TASK TO COMPLETE: Retype the text of each entry below, matching it character for character, and leave out the pictures.

● ● ● ●

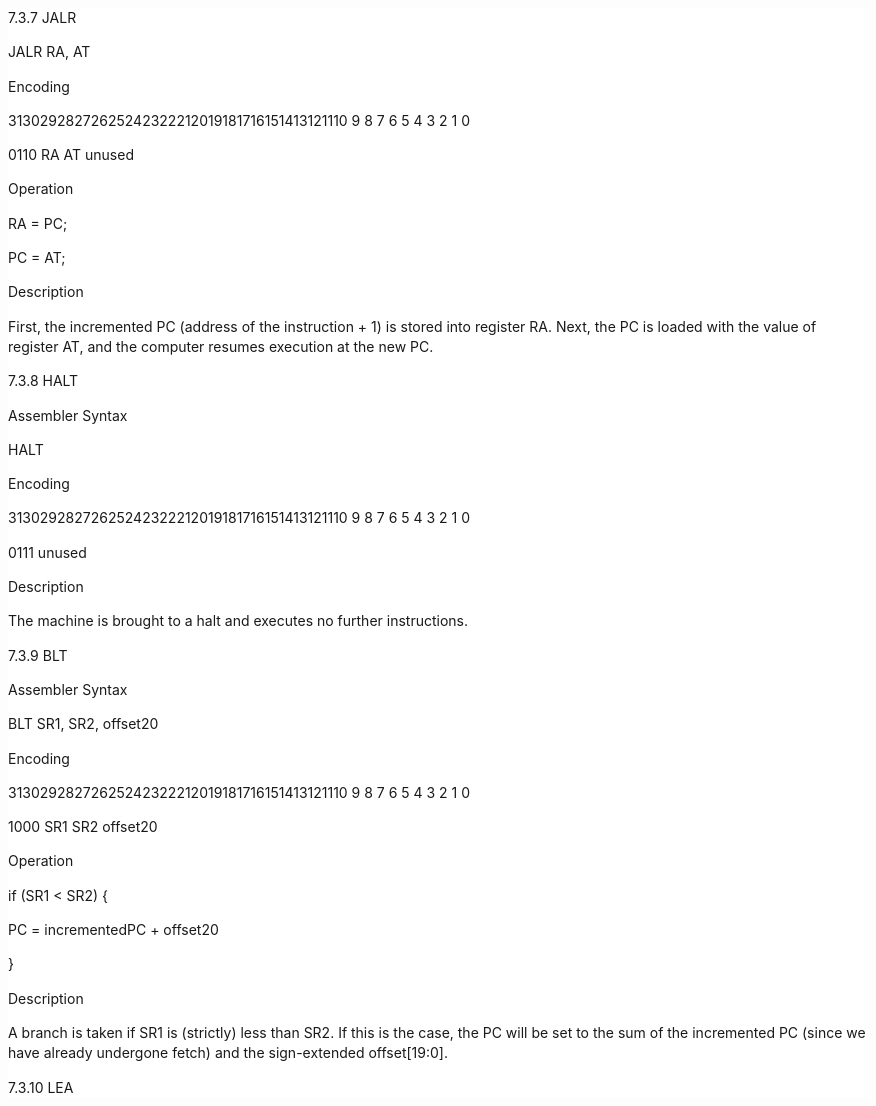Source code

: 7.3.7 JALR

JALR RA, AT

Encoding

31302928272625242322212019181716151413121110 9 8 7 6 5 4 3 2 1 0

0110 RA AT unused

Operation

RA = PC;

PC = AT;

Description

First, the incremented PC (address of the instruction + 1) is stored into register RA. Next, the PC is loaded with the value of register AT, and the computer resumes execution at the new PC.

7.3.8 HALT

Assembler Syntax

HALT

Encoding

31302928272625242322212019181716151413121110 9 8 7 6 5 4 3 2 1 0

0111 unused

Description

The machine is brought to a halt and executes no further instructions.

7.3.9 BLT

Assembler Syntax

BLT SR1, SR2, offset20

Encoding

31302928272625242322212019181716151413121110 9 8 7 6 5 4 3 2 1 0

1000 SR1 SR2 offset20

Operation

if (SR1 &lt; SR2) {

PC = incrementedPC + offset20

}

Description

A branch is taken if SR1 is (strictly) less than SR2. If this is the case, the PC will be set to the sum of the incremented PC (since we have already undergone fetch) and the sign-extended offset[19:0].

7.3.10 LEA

● ● ● ●

ANSWER:
Source code

: 7.3.7 JALR

JALR RA, AT

Encoding

31302928272625242322212019181716151413121110 9 8 7 6 5 4 3 2 1 0

0110 RA AT unused

Operation

RA = PC;

PC = AT;

Description

First, the incremented PC (address of the instruction + 1) is stored into register RA. Next, the PC is loaded with the value of register AT, and the computer resumes execution at the new PC.

7.3.8 HALT

Assembler Syntax

HALT

Encoding

31302928272625242322212019181716151413121110 9 8 7 6 5 4 3 2 1 0

0111 unused

Description

The machine is brought to a halt and executes no further instructions.

7.3.9 BLT

Assembler Syntax

BLT SR1, SR2, offset20

Encoding

31302928272625242322212019181716151413121110 9 8 7 6 5 4 3 2 1 0

1000 SR1 SR2 offset20

Operation

if (SR1 &lt; SR2) {

PC = incrementedPC + offset20

}

Description

A branch is taken if SR1 is (strictly) less than SR2. If this is the case, the PC will be set to the sum of the incremented PC (since we have already undergone fetch) and the sign-extended offset[19:0].

7.3.10 LEA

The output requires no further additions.